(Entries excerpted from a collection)
Content starts

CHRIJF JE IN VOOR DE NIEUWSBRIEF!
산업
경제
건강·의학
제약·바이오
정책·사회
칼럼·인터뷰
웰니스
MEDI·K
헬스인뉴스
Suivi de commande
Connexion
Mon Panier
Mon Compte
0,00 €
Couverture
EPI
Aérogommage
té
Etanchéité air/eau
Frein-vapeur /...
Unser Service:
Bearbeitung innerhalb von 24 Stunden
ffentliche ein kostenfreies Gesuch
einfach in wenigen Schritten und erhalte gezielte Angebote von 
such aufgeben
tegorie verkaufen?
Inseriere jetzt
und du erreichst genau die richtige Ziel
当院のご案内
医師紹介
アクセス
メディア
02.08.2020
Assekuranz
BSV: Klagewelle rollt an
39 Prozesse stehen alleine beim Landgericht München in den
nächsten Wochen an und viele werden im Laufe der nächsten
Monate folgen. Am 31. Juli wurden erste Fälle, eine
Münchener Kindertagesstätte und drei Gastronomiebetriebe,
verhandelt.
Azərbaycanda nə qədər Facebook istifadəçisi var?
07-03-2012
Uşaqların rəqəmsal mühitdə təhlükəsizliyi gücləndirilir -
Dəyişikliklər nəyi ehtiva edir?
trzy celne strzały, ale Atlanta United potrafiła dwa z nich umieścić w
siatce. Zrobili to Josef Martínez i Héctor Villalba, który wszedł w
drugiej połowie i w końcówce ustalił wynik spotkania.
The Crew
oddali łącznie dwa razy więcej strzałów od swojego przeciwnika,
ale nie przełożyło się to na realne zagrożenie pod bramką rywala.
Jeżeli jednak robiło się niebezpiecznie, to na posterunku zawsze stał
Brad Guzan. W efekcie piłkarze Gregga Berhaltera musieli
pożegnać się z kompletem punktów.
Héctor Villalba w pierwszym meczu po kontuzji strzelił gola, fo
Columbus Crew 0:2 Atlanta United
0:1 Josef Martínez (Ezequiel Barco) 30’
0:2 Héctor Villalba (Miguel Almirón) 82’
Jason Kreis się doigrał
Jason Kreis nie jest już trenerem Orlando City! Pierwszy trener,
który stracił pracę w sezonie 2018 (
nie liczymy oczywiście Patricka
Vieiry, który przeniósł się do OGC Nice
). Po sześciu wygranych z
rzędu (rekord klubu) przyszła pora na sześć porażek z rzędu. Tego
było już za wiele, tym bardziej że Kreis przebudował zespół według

Content ends

* [Work request]:
Print all of the entries above, line for line, without altering anything.

* [Result of the task]:
CHRIJF JE IN VOOR DE NIEUWSBRIEF!
산업
경제
건강·의학
제약·바이오
정책·사회
칼럼·인터뷰
웰니스
MEDI·K
헬스인뉴스
Suivi de commande
Connexion
Mon Panier
Mon Compte
0,00 €
Couverture
EPI
Aérogommage
té
Etanchéité air/eau
Frein-vapeur /...
Unser Service:
Bearbeitung innerhalb von 24 Stunden
ffentliche ein kostenfreies Gesuch
einfach in wenigen Schritten und erhalte gezielte Angebote von 
such aufgeben
tegorie verkaufen?
Inseriere jetzt
und du erreichst genau die richtige Ziel
当院のご案内
医師紹介
アクセス
メディア
02.08.2020
Assekuranz
BSV: Klagewelle rollt an
39 Prozesse stehen alleine beim Landgericht München in den
nächsten Wochen an und viele werden im Laufe der nächsten
Monate folgen. Am 31. Juli wurden erste Fälle, eine
Münchener Kindertagesstätte und drei Gastronomiebetriebe,
verhandelt.
Azərbaycanda nə qədər Facebook istifadəçisi var?
07-03-2012
Uşaqların rəqəmsal mühitdə təhlükəsizliyi gücləndirilir -
Dəyişikliklər nəyi ehtiva edir?
trzy celne strzały, ale Atlanta United potrafiła dwa z nich umieścić w
siatce. Zrobili to Josef Martínez i Héctor Villalba, który wszedł w
drugiej połowie i w końcówce ustalił wynik spotkania.
The Crew
oddali łącznie dwa razy więcej strzałów od swojego przeciwnika,
ale nie przełożyło się to na realne zagrożenie pod bramką rywala.
Jeżeli jednak robiło się niebezpiecznie, to na posterunku zawsze stał
Brad Guzan. W efekcie piłkarze Gregga Berhaltera musieli
pożegnać się z kompletem punktów.
Héctor Villalba w pierwszym meczu po kontuzji strzelił gola, fo
Columbus Crew 0:2 Atlanta United
0:1 Josef Martínez (Ezequiel Barco) 30’
0:2 Héctor Villalba (Miguel Almirón) 82’
Jason Kreis się doigrał
Jason Kreis nie jest już trenerem Orlando City! Pierwszy trener,
który stracił pracę w sezonie 2018 (
nie liczymy oczywiście Patricka
Vieiry, który przeniósł się do OGC Nice
). Po sześciu wygranych z
rzędu (rekord klubu) przyszła pora na sześć porażek z rzędu. Tego
było już za wiele, tym bardziej że Kreis przebudował zespół według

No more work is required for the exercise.